A while back, Vassili Bykov put up a great discussion about what's a binary selector. Then the other day, he showed up to taunt me because VisualWorks still has a 2 character binary token limit (which isn't a bad thing, I like talking to Vassili any time I can).
So I thought I'd put this to rest. My goal is to get this changed for 7.7. First things first. There's a package called 1000001-1001110-1010011-1001001 in the Open Repository. It modifies the core Scanner class used for method compilation, as well as the RBParser, used for rewriting. I would love to have others look at it closely to see if I did it right. It seems to work, but maybe I missed something. There's also a branch version of the RBCodeHighlighter package (63.2) which fixes that for arbitrary binary length selectors. Thanks to John Brant for helping me get this changed.

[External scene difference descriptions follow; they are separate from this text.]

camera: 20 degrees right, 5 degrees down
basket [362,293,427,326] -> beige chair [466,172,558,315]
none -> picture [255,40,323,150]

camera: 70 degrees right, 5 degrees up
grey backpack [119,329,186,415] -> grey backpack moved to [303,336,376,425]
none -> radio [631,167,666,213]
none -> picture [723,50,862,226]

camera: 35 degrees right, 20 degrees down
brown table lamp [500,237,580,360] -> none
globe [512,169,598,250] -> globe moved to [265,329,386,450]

The real question, as Vassili points out, is not how long binary selectors are, but what limitations you place on the last character. What is the proper interpretation of the expression:
3--4
Is it a single - binary message followed by a negative literal? Or is it a two character -- selector followed by the positive literal four? The ANSI standard (pages 32/33) says that it would be the latter. A leading - for a literal number must be preceded by whitespace to be recognized as such. VisualWorks does it the other way. The packages above
change VisualWorks to adopt the ANSI behavior, not just make binary selectors as long as you want.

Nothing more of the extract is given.